Les amateurs de comédies musicales, les connaisseurs de films chantés et dansés sont souvent très exigeants car, si une comédie musicale au scénario incertain n’est pas sauvée par ses numéros musicaux, il n’y plus rien à sauver. Avec Bob Fosse et son Cabaret, il y a non seulement le gâteau de numéros musicaux incroyables mais aussi la cerise d’un climat pré-Guerre Mondiale dans le Berlin des années 1930.
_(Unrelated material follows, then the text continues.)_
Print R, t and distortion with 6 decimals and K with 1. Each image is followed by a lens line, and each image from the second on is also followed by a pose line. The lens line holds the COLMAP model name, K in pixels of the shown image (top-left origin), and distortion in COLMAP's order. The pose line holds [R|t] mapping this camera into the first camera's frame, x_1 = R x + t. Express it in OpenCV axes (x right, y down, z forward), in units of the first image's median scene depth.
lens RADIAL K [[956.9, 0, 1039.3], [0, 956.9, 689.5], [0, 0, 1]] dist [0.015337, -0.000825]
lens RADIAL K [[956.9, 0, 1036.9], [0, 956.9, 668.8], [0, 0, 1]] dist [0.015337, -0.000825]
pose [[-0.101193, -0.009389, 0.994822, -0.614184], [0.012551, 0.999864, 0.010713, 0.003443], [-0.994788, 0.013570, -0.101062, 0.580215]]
Liza Minnelli campe une merveilleuse Sally Bowles, danseuse et chanteuse anglaise dans un cabaret berlinois. Elle rêve de devenir une grande actrice, persuadée de son talent et qu’elle n’aura peur de rien pour arriver à ses fins. Débarque dans sa vie le jeune Brian, flegmatique British qui cherche à donner des cours d’Anglais pour gagner quelques Deutsche Marks. Leur histoire d’amour va débuter timidement, se heurtant à la réserve de Brian et à l’exubérance de Sally. En filigrane, on voit le nazisme monter peu à peu, investir les esprits, effacer les mémoires et empoisonner les consciences.
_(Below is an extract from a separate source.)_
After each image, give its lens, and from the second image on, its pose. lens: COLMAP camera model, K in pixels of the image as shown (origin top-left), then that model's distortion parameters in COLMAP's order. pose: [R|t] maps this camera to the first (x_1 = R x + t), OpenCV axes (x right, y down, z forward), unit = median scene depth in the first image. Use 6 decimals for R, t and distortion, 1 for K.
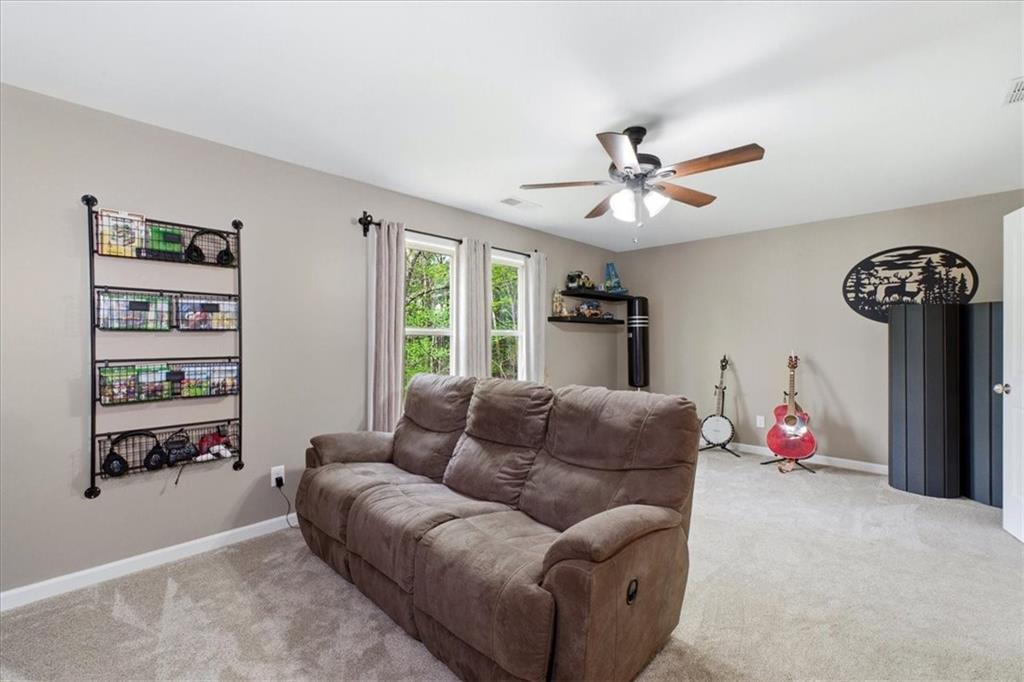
lens RADIAL K [[437.3, 0, 516.7], [0, 437.3, 345.3], [0, 0, 1]] dist [-0.004074, -0.000168]
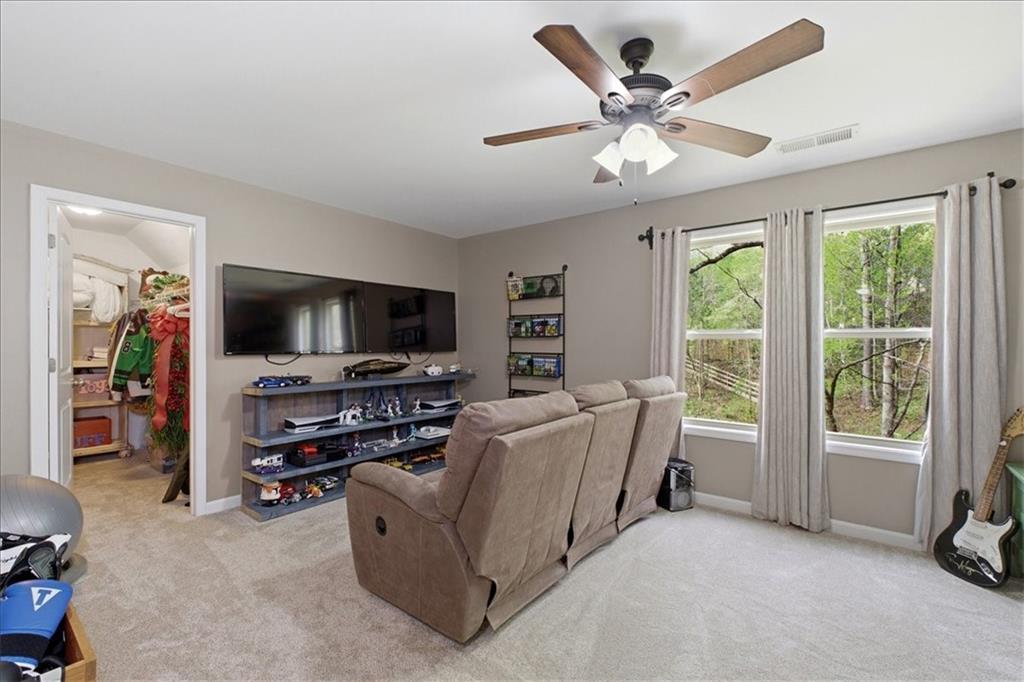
lens RADIAL K [[437.3, 0, 516.7], [0, 437.3, 345.3], [0, 0, 1]] dist [-0.004074, -0.000168]
pose [[0.115828, 0.016457, -0.993133, 0.943653], [-0.009868, 0.999832, 0.015417, -0.026884], [0.993220, 0.008015, 0.115971, 0.703452]]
Cabaret reste envers et contre tous un film d’une gaieté et d’un optimisme incroyables, Bob Fosse, ses choix artistiques et musicaux y sont pour beaucoup. Les numéros du cabaret viennent servir d’entre-actes musicaux au film, appuyant et reprenant même parfois les thèmes de l’histoire vécue par les personnages. L’esprit du cabaret est parfaitement rendu, on a ici tout le côté canaille, toute la confusion des genres, tout le politiquement incorrect qu’a encore aujourd’hui le burlesque, ou du moins ce qu’il en reste. Les allusions sexuelles sont omniprésentes et procurent de salutaires éclats de rires.
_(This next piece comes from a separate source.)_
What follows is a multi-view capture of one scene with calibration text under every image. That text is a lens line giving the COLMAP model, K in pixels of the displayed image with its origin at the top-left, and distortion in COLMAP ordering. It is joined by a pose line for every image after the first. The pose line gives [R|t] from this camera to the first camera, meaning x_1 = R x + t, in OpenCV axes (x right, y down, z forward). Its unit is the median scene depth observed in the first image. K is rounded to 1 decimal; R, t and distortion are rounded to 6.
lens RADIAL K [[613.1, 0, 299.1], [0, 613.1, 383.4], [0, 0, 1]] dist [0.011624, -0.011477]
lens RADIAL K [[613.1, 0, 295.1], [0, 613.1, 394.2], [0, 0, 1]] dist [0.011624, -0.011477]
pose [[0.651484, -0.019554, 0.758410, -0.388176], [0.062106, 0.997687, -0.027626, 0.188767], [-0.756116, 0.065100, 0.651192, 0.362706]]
Dans ces numéros, Liza Minnelli est lumineuse, éblouissante, un coup de vent frais dans la nuque, elle est sauvage, indomptable, inconstante et inonde son entourage de joie de vivre et d’esprit mutin. Elle se moque de la plupart des conventions sociales et garde son côté « pile électrique » même dans la haute société. Le trop rare Michael York promène son côté britannique avec le flegme d’usage et joue parfaitement l’amoureux fasciné par cette femme espiègle mais qui se laisse tant déborder par ses émotions. Mais tout deux ne sont rien à côté de l’acteur de génie qu’est Joel Grey, extraordinaire monsieur loyal du cabaret, il chante parfaitement, danse de la même manière et a ce côté androgyne indispensable à son rôle. Dire qu’il est parfait serait le sous-estimer, il explose l’écran et sur scène, tour à tour hilarant, touchant ou parodiant Hitler, on attend chacune de ses apparitions avec avidité.
Cabaret est à tout jamais l’une des meilleures comédies musicales, mélange de joie de vivre, de mélancolie et de haine de l’autre, il réussi l’alchimie entre des thèmes et des personnages improbables. Alternant caméra fixe et caméra à l’épaule, Bob Fosse donne vie à sa création et nous transmet son bonheur de filmer et de créer une œuvre qui, quarante après, suscite la même admiration née de l’intemporalité de thèmes comme la haine, l’infidélité et le rejet de l’autre. C’est évidemment d’une grande tristesse, mais Bob Fosse avait vu juste.